My response to this is two-fold:

1) Back up your data to protect against accidental deletion; and

2) Use Linux with nilfs: http://www.nilfs.org/en/

nilfs, being a log-structured filesystem, is almost like a version control system used in software engineering, except that it's done for the entire filesystem. So if you nuke a file, you can simply revert the change as if it never happened.

Nilfs is also being optimized specifically for SSDs in some of the lower level routines, so you should see good performance on SSDs once it is stable. It's still in the development phases as of now, but with nilfs on a TRIM drive, you can still issue the command: rm -rf / (as root) and recover from it using an out-of-band system (just mount the nilfs drive and revert).

Even on a mechanical drive, using nilfs is better than relying on random chance with deleted files: even a very good undelete program will not be able to recover deleted files if you've done any serious amount of disk writes after you deleted your files. A sufficiently high number of writes have a very high probability to map a block or two into the places that have just been freed up, making your data unrecoverable unless you go to the electromagnetic experts referred to in the article.

===

▶ Required action A
Print the portion of the post about nilfs between "2) Use Linux" and "drive and revert).", inclusive, word for word.

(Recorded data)
===

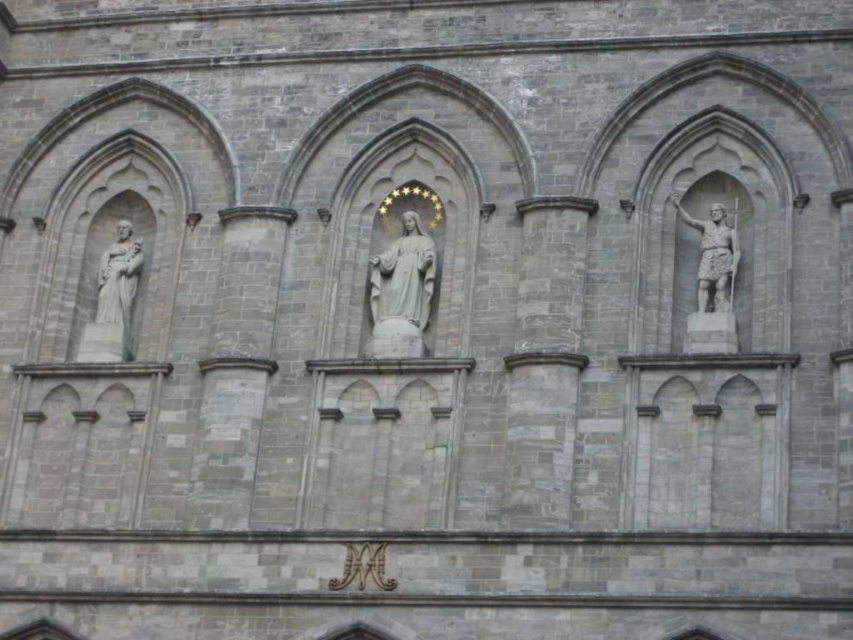
Question: Is polished bronze statue at upper right thinner than white marble statue at left?

Choices:
 (A) yes
 (B) no

Answer: (A)

Question: Estimate the real-world distances between objects in this image. Which object is closer to the white marble statue at left?

Choices:
 (A) polished bronze statue at upper right
 (B) white marble statue at center

Answer: (B)

Question: Based on their relative distances, which object is nearer to the polished bronze statue at upper right?

Choices:
 (A) white marble statue at center
 (B) white marble statue at left

Answer: (A)

Question: Which object is closer to the camera taking this photo?

Choices:
 (A) polished bronze statue at upper right
 (B) white marble statue at left
 (C) white marble statue at center

Answer: (A)

Question: Is polished bronze statue at upper right wider than white marble statue at left?

Choices:
 (A) no
 (B) yes

Answer: (A)

Question: Can you confirm if polished bronze statue at upper right is wider than white marble statue at left?

Choices:
 (A) no
 (B) yes

Answer: (A)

===

▶ Required action B
Turn the lines of the records, from the line containing "Answer: (B)" through the end of the records, into a numbered list, skipping blank lines.

▶ Answer section A
2) Use Linux with nilfs: http://www.nilfs.org/en/

nilfs, being a log-structured filesystem, is almost like a version control system used in software engineering, except that it's done for the entire filesystem. So if you nuke a file, you can simply revert the change as if it never happened.

Nilfs is also being optimized specifically for SSDs in some of the lower level routines, so you should see good performance on SSDs once it is stable. It's still in the development phases as of now, but with nilfs on a TRIM drive, you can still issue the command: rm -rf / (as root) and recover from it using an out-of-band system (just mount the nilfs drive and revert).

▶ Answer section B
1. Answer: (B)
2. Question: Based on their relative distances, which object is nearer to the polished bronze statue at upper right?
3. Choices:
4.  (A) white marble statue at center
5.  (B) white marble statue at left
6. Answer: (A)
7. Question: Which object is closer to the camera taking this photo?
8. Choices:
9.  (A) polished bronze statue at upper right
10.  (B) white marble statue at left
11.  (C) white marble statue at center
12. Answer: (A)
13. Question: Is polished bronze statue at upper right wider than white marble statue at left?
14. Choices:
15.  (A) no
16.  (B) yes
17. Answer: (A)
18. Question: Can you confirm if polished bronze statue at upper right is wider than white marble statue at left?
19. Choices:
20.  (A) no
21.  (B) yes
22. Answer: (A)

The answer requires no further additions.